Как быстро в наших войсках входят в честь засаленные куртки из замши и холста, а чистая и богатая одежда вызывает упреки и презрение!

Пусть короли прекратят это мотовство, и все будет сделано в один месяц, без постановлений и указов: мы сразу же последуем за ними.

Наоборот, закон должен бы объявлять, что красный цвет и ювелирные украшения запрещены людям всех состояний, за исключением комедиантов и куртизанок. Такими законами Залевк [720]исправил развращенные нравы локрийцев. Его указы были таковы: «Женщине свободного состояния запрещается выходить в сопровождении более чем одной служанки, разве что она пьяна. Запрещается ей также выходить из города по ночам, носить золотые драгоценности на своей особе и украшенные вышивкой одежды, если она не девка и не блудница. Ни одному мужчине, кроме распутников, не разрешается носить на пальцах золотые перстни и одеваться в тонкие одежды, как, например, сшитые из шерсти, вытканной в городе Милете». Благодаря таким постыдным исключениям он искусным образом отвратил граждан от излишеств и гибельной изнеженности.
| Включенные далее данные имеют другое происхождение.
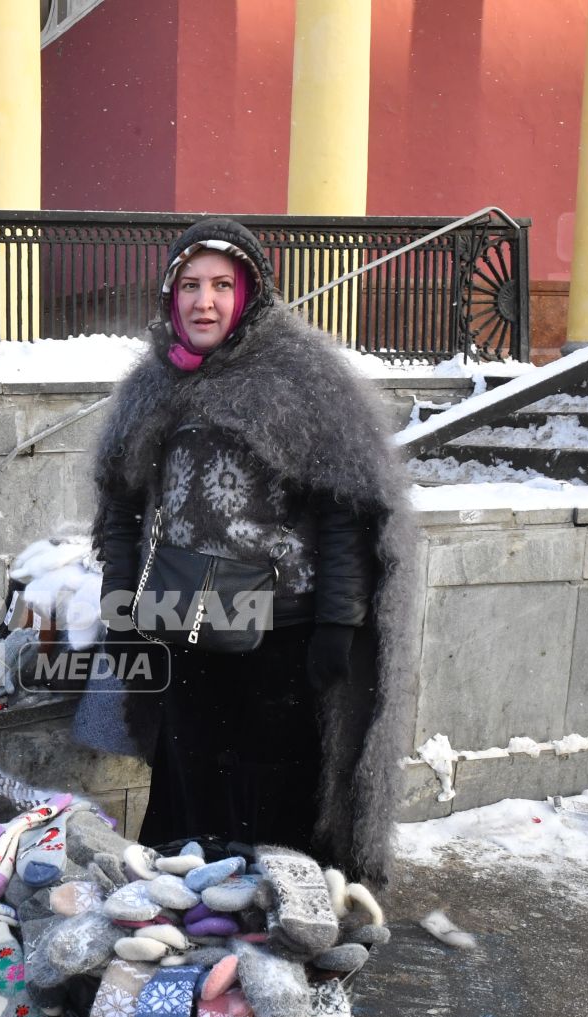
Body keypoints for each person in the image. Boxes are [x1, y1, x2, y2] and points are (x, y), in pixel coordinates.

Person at [73, 217, 417, 888]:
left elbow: (347, 511)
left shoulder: (304, 377)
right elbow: (120, 504)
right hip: (179, 626)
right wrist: (123, 606)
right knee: (191, 785)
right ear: (171, 295)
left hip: (280, 638)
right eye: (191, 285)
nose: (205, 301)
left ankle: (278, 936)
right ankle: (188, 935)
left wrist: (338, 625)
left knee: (274, 803)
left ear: (251, 292)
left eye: (222, 285)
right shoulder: (151, 384)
Это было очень разумное средство – привлечь людей к выполнению долга и повиновению, соблазняя их почетом, и удовлетворением честолюбивых стремлений. Короли наши всемогущи в области таких внешних преобразований. Quidquid principes faciunt, praecipere videntur. [721]Вся Франция принимает за правило то, что является правилом при дворе. Пусть они откажутся от этих безобразных панталон, которые выставляют напоказ наши обычно скрываемые части тела; от камзолов на толстой подкладке, придающих нам вид, какого на самом деле мы не имеем, и очень неудобных для ношения оружия; от длинных, как у женщин, кудрей; от обычая целовать предметы, которые мы передаем своим друзьям, или наши пальцы, перед тем, как сделать приветственный жест, – в старину эта церемония была в ходу лишь в отношении принцев; от требования, чтобы дворянин находился в местах, в которых ему подобает держать себя достойно, без шпаги на боку, в расстегнутом камзоле, словно он только что вышел из нужника; от того, чтобы вопреки обычаю наших отцов и особым вольностям дворян нашего королевства, мы снимали головные уборы, даже стоя очень далеко от королевской особы, где бы она не находилась, и даже не только в ее окружении, но и вблизи сотен других, ибо сейчас у нас развелось множество королей на одну треть или даже не одну четверть. Так обстоит и с другими подобными вредными нововведениями: они сразу потеряли бы всякую привлекательность и исчезли бы. Все это заблуждения поверхностные, но не предвещающие ничего доброго; ведь хорошо известно, что самая основа стен повергается порче, когда начинают трескаться краска и штукатурка.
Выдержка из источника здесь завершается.